Action item:
Copy word for word, please, the lines of the entries below running from the one containing "Article III" to the one containing "Section 3.01. COMMITTEES.", both ends included.

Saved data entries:
━━━━━━━━━━━━━━━━

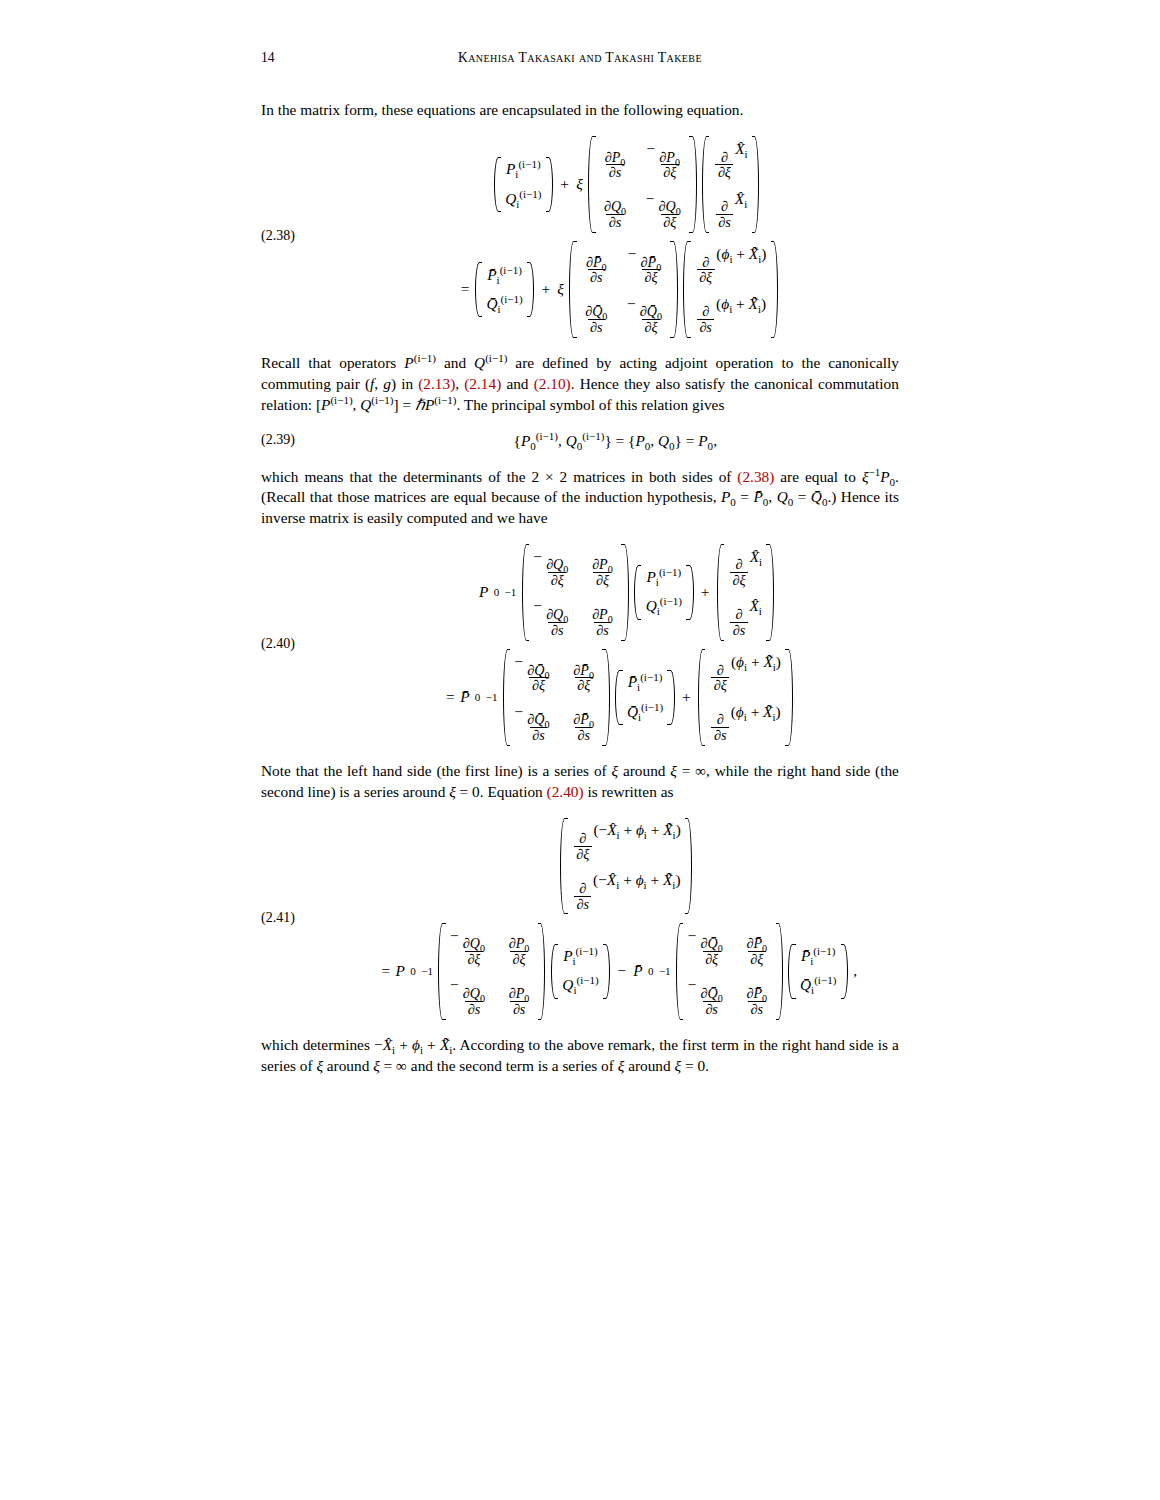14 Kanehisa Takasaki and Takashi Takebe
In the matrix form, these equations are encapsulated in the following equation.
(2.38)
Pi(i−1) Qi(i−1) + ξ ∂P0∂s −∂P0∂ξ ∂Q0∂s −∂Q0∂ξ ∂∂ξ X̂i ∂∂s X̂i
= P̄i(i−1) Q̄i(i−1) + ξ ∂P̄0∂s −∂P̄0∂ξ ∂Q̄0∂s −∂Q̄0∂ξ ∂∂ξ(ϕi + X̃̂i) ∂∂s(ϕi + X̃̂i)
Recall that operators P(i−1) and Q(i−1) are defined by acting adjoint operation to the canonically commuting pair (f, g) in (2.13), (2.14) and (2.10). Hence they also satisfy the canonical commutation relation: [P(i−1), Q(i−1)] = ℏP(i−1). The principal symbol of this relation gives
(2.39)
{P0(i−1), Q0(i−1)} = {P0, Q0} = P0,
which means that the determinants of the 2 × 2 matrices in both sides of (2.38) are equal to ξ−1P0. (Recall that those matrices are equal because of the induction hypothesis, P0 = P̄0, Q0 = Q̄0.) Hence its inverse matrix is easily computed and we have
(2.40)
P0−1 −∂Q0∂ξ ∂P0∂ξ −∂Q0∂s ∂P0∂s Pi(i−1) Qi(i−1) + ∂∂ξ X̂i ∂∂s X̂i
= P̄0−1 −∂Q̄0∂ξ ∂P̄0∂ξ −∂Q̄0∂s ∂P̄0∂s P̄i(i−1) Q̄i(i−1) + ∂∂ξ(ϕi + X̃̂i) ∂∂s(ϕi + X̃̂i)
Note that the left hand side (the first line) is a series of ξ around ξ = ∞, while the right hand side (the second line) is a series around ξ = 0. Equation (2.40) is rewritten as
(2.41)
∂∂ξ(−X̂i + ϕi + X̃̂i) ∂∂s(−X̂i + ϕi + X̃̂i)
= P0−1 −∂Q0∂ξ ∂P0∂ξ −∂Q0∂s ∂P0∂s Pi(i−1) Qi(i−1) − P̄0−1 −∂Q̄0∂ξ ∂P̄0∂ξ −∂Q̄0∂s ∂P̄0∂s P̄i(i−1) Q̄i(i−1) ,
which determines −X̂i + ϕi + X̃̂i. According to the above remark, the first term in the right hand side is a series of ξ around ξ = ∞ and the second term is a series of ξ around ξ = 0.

━━━━━━━━━━━━━━━━

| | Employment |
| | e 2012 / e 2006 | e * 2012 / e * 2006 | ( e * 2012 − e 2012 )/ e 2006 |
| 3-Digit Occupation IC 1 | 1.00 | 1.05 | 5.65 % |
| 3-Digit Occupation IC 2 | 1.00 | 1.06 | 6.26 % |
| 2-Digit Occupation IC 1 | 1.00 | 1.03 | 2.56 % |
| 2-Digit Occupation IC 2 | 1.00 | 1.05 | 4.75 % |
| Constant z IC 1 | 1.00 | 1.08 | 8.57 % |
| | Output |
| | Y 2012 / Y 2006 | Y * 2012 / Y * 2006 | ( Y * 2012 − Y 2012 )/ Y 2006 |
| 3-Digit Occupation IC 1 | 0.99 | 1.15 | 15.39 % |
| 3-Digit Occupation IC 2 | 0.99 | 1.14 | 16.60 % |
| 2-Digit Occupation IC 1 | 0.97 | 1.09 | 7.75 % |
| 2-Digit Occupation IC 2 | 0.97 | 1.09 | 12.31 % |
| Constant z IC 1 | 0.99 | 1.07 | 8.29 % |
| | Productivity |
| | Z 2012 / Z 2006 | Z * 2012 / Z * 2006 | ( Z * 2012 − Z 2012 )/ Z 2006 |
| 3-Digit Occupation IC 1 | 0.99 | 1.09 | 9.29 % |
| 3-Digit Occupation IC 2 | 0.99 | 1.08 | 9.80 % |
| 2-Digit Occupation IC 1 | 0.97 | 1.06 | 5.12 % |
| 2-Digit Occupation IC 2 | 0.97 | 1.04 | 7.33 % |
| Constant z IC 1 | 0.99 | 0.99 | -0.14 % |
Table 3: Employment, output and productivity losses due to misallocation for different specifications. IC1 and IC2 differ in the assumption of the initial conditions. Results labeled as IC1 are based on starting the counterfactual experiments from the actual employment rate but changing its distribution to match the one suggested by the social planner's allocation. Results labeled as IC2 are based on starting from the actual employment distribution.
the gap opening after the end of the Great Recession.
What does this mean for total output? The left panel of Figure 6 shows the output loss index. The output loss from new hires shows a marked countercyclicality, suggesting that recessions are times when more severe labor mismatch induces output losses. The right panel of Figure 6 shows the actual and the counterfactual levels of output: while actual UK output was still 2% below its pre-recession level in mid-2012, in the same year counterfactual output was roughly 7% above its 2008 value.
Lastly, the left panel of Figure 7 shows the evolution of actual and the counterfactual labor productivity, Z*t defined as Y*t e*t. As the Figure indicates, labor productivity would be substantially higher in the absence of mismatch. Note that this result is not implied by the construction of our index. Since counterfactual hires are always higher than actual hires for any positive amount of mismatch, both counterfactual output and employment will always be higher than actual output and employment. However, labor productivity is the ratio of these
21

━━━━━━━━━━━━━━━━

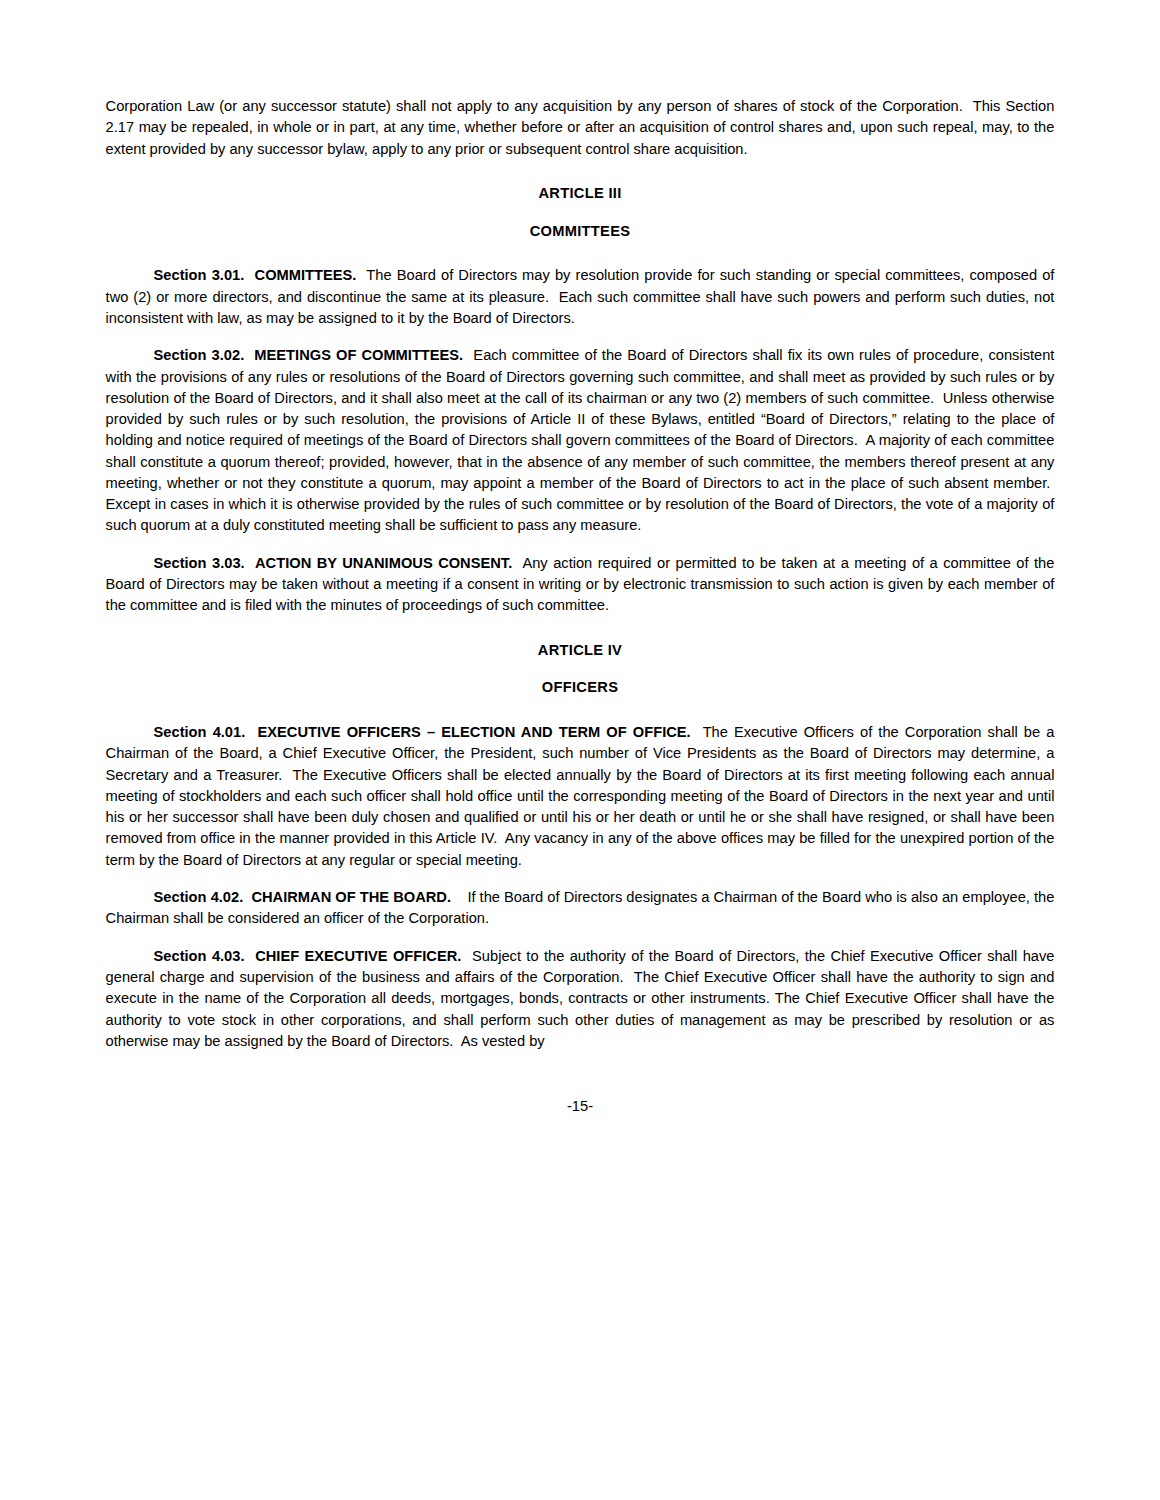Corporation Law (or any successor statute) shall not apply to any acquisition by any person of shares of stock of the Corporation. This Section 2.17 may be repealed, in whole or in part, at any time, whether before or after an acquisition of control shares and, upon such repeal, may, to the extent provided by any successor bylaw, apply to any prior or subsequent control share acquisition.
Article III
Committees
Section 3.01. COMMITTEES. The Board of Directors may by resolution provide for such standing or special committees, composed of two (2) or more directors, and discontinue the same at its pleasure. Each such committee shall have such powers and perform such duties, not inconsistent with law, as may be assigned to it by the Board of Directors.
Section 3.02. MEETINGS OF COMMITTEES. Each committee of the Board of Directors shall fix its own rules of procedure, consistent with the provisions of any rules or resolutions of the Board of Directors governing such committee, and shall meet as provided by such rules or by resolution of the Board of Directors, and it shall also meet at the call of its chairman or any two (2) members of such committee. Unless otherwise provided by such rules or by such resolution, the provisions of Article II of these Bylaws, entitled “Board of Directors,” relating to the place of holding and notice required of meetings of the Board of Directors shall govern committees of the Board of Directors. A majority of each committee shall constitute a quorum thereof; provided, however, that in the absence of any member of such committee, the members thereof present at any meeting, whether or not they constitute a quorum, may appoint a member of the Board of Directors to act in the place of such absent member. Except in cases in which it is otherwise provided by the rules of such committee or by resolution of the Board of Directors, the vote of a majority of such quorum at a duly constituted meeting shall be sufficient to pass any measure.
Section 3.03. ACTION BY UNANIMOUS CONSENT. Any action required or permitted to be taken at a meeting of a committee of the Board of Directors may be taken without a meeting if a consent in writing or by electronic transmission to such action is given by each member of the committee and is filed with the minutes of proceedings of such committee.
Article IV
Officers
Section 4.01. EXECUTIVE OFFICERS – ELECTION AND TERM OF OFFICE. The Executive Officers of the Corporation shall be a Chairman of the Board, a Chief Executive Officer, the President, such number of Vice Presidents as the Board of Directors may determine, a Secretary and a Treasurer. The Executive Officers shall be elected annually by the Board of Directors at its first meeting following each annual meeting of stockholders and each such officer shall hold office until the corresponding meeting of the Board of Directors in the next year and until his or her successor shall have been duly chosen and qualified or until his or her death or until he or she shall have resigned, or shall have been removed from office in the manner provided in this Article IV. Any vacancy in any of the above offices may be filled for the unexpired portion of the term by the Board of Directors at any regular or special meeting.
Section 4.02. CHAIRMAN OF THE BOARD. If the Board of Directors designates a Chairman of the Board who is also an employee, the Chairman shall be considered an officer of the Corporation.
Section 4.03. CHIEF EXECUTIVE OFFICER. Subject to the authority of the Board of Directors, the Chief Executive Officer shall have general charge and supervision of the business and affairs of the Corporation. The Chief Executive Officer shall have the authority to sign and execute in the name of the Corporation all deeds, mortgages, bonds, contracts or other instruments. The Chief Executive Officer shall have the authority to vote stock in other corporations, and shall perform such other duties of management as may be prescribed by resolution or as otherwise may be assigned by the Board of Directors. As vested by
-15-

━━━━━━━━━━━━━━━━

Result:
Article III
Committees
Section 3.01. COMMITTEES. The Board of Directors may by resolution provide for such standing or special committees, composed of two (2) or more directors, and discontinue the same at its pleasure. Each such committee shall have such powers and perform such duties, not inconsistent with law, as may be assigned to it by the Board of Directors.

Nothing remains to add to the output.